Capítulo 3 - Aprendendo por revelação

”Em visões, de Deus me levou à terra de Israel e me pôs sobre um monte muito alto, sobre este havia um como edifício de cidade, para o lado sul. Ele me levou para lá, e eis um homem cuja aparência era como a do bronze; estava em pé na porta e tinha na mão um cordel de linho e uma cana de medir.. Disse-me o homem: Filho do homem, vê com os próprios olhos, ouve com os próprios ouvidos; e põe no coração tudo quanto eu te mostrar; porque, para isso foste trazido para aqui; anuncia, pois, à casa de Israel tudo quanto estás vendo." (Ez 40:2-4)

"Tu, pois, ó filho do homem, mostra à casa de Israel este templo, para que ela se envergonhe das suas iniquidades; e meça o modelo. Envergonhando-se eles de tudo quanto praticaram, faze-lhes saber a planta desta casa e o seu arranjo, as suas saídas e as suas entradas e todas as suas formas; todos os seus estatutos, todos os seus dispositivos e todas as suas leis; escreve isto na sua presença para que observem todas as suas instituições e todos os seus estatutos e os cumpram." (Ez 43:10,11)

*Dados*:
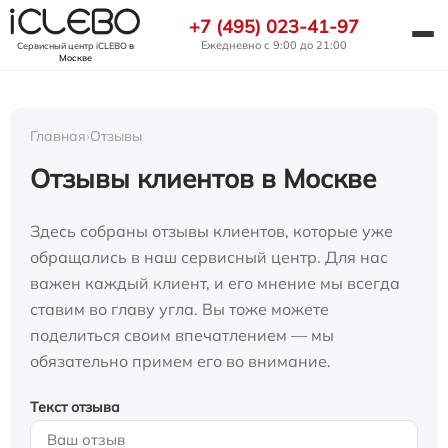
+7 (495) 023-41-97
Ежедневно с 9:00 до 21:00
Сервисный центр iCLEBO
в
Москве
Главная
›
Отзывы
Отзывы клиентов в Москве
Здесь собраны отзывы клиентов, которые уже
обращались в наш сервисный центр. Для нас
важен каждый клиент, и его мнение мы всегда
ставим во главу угла. Вы тоже можете
поделиться своим впечатлением — мы
обязательно примем его во внимание.
Текст отзыва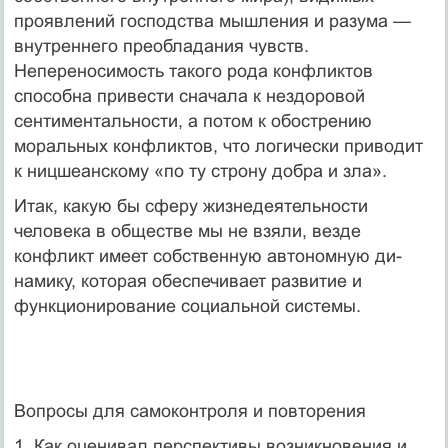
проявлений господства мышления и разума —
внутрен­него преобладания чувств.
Непереносимость такого рода конфлик­тов
способна привести сначала к нездоровой
сентиментальности, а потом к обострению
моральных конфликтов, что логически приводит
к ницшеанскому «по ту строну добра и зла».
Итак, какую бы сферу жизнедеятельности
человека в обществе мы не взяли, везде
конфликт имеет собственную автономную ди­
намику, которая обеспечивает развитие и
функционирование со­циальной системы.
Вопросы для самоконтроля и повторения
1. Как оценивал перспективы возникновения и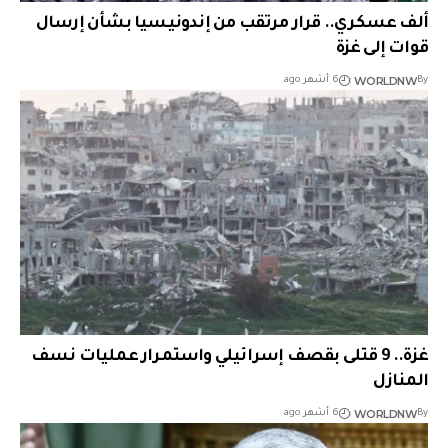
ألف عسكري.. قرار مرتقب من إندونيسيا بشأن إرسال
قوات إلى غزة
WORLDNW
By
6 أشهر ago
غزة.. 9 قتلى بقصف إسرائيلي واستمرار عمليات نسف
المنازل
WORLDNW
By
6 أشهر ago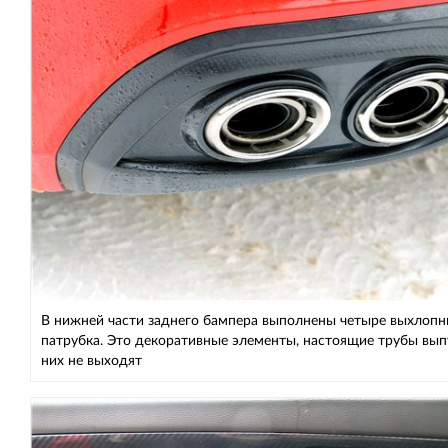
В нижней части заднего бампера выполнены четыре выхлоп
патрубка. Это декоративные элементы, настоящие трубы вып
них не выходят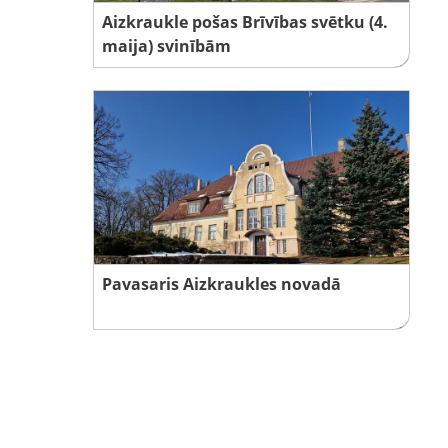
Aizkraukle pošas Brīvības svētku (4.
maija) svinībām
Pavasaris Aizkraukles novadā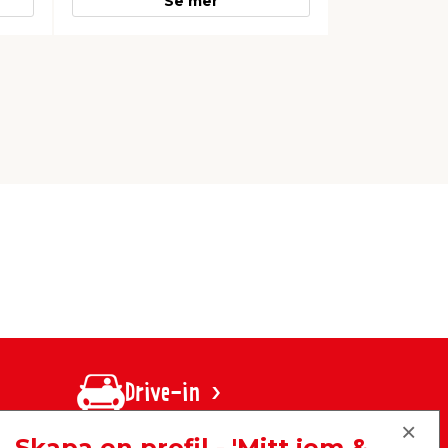
Se mer
Drive-in
Skapa en profil - 'Mitt jem &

*Instrução de trabalho A*:
Responda com base no trecho:
(i) Onde o homem estava em pé?
(ii) O que o homem tinha na mão?
(iii) A casa de Israel deve ver o templo para que ela faça o quê?
*Instrução de trabalho B*:
Diga se cada frase está de acordo com o trecho, com sim ou não e as palavras dele que decidem:
(i) O monte onde ele foi posto era muito alto.
(ii) A aparência do homem era como a do ouro.
(iii) A ordem é escrever isto longe da presença deles.
*Instrução de trabalho C*:
Traduza para o inglês esta frase do trecho: "Tu, pois, ó filho do homem, mostra à casa de Israel este templo, para que ela se envergonhe das suas iniquidades; e meça o modelo."
As linhas não têm relação com o trecho.

*Resultado A*:
(i) Na porta.
(ii) Um cordel de linho e uma cana de medir.
(iii) Para que ela se envergonhe das suas iniquidades.

*Resultado B*:
(i) Sim: "me pôs sobre um monte muito alto"
(ii) Não: "cuja aparência era como a do bronze"
(iii) Não: "escreve isto na sua presença"

*Resultado C*:
You, therefore, O son of man, show this temple to the house of Israel, so that it may be ashamed of its iniquities; and let it measure the pattern.